Der Ballspielverein Borussia 09 e. V. Dortmund wurde am 19. Dezember 1909 in Dortmund gegründet. 

Die Lizenzfußballabteilung des BVB ist seit 1999 als Borussia Dortmund GmbH & Co. KGaA aus dem Ballspielverein Borussia 09 e.V. ausgegliedert und börsennotiert. Aktionäre mit höheren Anteilen sind beispielsweise die Sponsoren Evonic, Signal Iduna und Puma. Die Kontrolle über den Verein behält allerdings die Komplementär-GmbH Borussia Dortmund Geschäftsführungs-GmbH, die dem Verein weiterhin zu 100 Prozent gehört.

Das Stadion heißt seit Dezember 2005 offiziell Signal-Iduna-Park, wird allerdings häufig noch Westfalenstadion genannt - der frühere Name.

Der Signal-Iduna-Park ist mit einer Kapazität von 81.365 Fans bei nationalen Spielen eines der größten Fußballstadien Europas. Bei internationalen Partien, wenn Steh- zu Sitzplätzen umgewandelt werden müssen, passen rund 66.000 Menschen in das Stadion. 

Borussia Dortmund hat in der Vereinsgeschichte insgesamt 22 Titel gewonnen, darunter auch einmal die Königsklasse: Im Jahr 1997 schlug der BVB im Finale Juventus Turin mit 3:1.

Die Dortmunder haben neben fünf DFB-Pokalsiegen auch die nationale Meisterschaft häufig gewonnen. Mit acht Titeln sind sie der dritterfolgreichste Klub nach dem 1. FC Nürnberg (9 Meisterschaften) und dem FC Bayern München (34 Meisterschaften).

Die meisten Pflichtspiele im BVB-Trikot hat Michael Zorc absolviert (562 Partien von 1981 bis 1998), gefolgt von Mats Hummels (508 Einsätze zwischen 2008 und 2024).

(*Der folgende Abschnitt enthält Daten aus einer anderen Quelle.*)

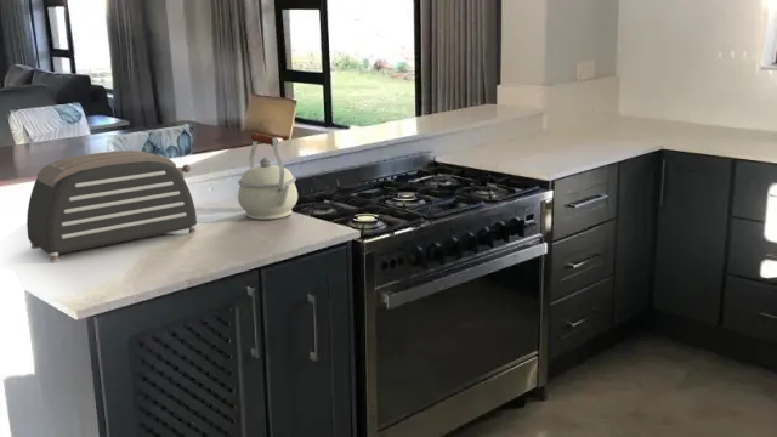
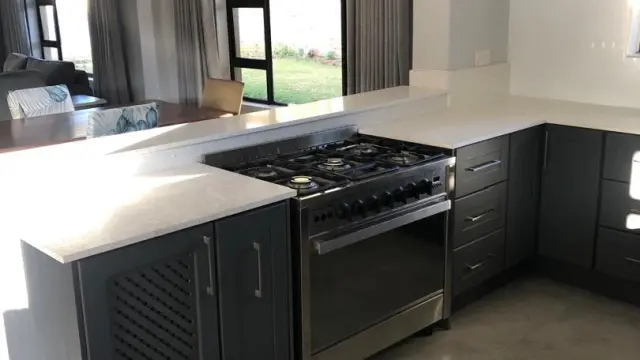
- kettle [237,131,299,221]
- toaster [25,149,198,263]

Toptorschütze der Borussia ist Adi Preißler mit 177 Toren in 278 Einsätzen in den 40er- und 50er-Jahren. Knapp hinter ihm liegt Marco Reus mit 170 Buden.

Der BVB hatte zahlreiche prominente Spieler in seinen Reihen, beispielsweise Matthias Sammer, Michael Zorc, Lars Ricken, Karl-Heinz Riedle, Jürgen Kohler, Stefan Reuter, Dede, Robert Lewandowski, Marco Reus, Jude Bellingham, Erling Haaland oder Mats Hummels.

Auch an der Seitenlinie standen einige prominente Namen. Unter Ottmar Hitzfeld gewann der Klub neben Meisterschaften in 1997 die Champions League, auch unter Jürgen Klopp (u.a. 2x Meisterschaft, 2x DFB-Pokal), Thomas Tuchel (DFB-Pokal) und Matthias Sammer (Meisterschaft) sammelte Dortmund einige Trophäen.

Spitznamen hat Borussia Dortmund einige. Die Abkürzung "BVB" ist die gängigste Bezeichnung, auch "die Schwarz-Gelben" und "die Borussen" fallen oft.